The Hamburg-based company has €41.4bn under management and now has a commercial portfolio of five properties in Dublin worth more than €620m.
A surge in investment by tech companies has driven large office property deals in Dublin, with 11 deals over 5,000 sq m completed last year and continuing this year, and Facebook and Salesforce signing big deals in the city.
In June this year, the German real estate investment manager announced the acquisition of Ballast House for UniInstitutional European Real Estate.
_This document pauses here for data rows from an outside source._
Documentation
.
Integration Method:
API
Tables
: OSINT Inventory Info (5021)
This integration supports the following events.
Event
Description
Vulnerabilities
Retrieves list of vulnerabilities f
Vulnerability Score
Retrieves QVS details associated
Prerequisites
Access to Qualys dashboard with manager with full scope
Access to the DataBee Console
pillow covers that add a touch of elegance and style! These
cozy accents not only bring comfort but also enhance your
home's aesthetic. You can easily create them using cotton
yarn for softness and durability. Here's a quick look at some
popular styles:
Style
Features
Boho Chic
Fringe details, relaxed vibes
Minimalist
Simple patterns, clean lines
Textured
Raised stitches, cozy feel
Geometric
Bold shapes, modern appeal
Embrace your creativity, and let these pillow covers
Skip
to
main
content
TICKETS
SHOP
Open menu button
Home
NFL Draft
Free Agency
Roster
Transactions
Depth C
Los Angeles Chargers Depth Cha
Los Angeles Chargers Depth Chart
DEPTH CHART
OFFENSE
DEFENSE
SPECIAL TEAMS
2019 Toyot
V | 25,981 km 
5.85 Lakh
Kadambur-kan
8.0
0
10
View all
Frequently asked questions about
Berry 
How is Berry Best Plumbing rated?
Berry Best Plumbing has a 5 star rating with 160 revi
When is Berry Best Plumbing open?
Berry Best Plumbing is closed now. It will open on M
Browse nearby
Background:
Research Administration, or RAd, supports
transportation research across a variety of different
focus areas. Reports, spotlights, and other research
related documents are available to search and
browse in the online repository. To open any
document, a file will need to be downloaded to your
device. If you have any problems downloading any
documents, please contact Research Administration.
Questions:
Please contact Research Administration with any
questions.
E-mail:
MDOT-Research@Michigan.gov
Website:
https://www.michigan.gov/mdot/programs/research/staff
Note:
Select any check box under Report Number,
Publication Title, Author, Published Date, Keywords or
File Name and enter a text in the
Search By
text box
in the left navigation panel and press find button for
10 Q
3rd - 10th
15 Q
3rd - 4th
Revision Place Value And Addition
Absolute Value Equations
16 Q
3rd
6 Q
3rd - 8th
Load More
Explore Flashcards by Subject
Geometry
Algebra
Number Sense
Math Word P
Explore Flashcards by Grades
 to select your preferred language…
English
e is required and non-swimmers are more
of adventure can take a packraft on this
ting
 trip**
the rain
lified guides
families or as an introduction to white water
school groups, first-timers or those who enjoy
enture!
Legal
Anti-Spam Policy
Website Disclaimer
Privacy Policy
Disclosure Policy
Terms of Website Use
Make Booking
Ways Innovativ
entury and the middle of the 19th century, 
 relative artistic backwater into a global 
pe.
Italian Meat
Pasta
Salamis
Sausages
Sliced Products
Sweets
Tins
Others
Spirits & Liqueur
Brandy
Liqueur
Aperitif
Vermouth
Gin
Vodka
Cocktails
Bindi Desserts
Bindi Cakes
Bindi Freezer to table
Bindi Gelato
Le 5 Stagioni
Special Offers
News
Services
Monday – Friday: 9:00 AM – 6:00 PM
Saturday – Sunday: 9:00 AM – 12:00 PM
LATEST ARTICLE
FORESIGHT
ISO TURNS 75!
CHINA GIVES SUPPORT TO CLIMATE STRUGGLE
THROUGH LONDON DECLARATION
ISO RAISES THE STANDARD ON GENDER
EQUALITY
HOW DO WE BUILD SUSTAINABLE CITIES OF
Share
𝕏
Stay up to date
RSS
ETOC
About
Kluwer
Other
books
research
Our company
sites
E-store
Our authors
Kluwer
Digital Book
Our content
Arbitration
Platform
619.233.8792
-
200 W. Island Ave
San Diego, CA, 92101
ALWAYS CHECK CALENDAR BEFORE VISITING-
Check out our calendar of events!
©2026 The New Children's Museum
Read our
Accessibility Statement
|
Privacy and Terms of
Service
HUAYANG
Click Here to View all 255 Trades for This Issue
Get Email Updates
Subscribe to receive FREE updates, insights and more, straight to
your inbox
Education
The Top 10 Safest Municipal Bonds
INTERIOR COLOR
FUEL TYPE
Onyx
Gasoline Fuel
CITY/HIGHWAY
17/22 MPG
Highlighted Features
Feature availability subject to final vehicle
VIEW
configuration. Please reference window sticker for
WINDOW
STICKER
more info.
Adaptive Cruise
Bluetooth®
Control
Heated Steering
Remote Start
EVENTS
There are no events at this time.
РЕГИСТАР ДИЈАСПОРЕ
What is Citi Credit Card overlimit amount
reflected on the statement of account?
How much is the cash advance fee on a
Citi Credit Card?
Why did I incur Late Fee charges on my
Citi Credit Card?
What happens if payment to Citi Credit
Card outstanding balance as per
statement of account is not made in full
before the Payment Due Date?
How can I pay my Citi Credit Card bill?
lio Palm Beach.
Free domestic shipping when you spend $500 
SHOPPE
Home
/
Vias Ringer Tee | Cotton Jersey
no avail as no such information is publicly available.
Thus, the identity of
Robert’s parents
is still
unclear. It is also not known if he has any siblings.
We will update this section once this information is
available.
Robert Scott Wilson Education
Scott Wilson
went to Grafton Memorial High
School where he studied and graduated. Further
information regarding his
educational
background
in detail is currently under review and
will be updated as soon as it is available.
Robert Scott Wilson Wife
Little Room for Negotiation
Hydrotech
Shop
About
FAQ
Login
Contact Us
Analysis from real estate service provider Savills says that despite a four-year boom in Dublin office space construction that has delivered 508,723 sq m of new space, the net additional space now stands at just 229,165 sq m when demolitions are subtracted from the total. According to the most recent Savills report, the vacancy rate in Dublin is 8.4pc of stock overall, but it is much lower in the central business district, at 5.2pc, and even lower in the Docklands, at 4.5pc. Union Investment, which manages a range of funds for both private and institutional investors, said it intends to monitor the Dublin office market "for further acquisition opportunities".
An increasing number of funds have started investing in the Irish property market since the end of the recession.
Low global interest rates have pushed more funds into the property market, thanks to the negative or low yields on offer in the bond market.
According to the Central Bank of Ireland, by the end of 2018, real estate investment funds had amassed commercial property here worth €18bn - dwarfing the €4bn held by insurance companies and the €3.1bn held by pension funds. Even Irish banks' commercial property loan book total is significantly less at €12bn, much of it non- performing.
Real estate investment trusts have only been in Ireland since 2013 and are significantly funded from abroad.
The Central Bank has started to warn that the dominance of offshore money in Ireland's commercial property market - including retail sector landlords and so-called cuckoo funds snapping up entire apartment blocks - creates new risks that they will import boom-bust cycles from the rest of the world, increasing the chances of a bust here.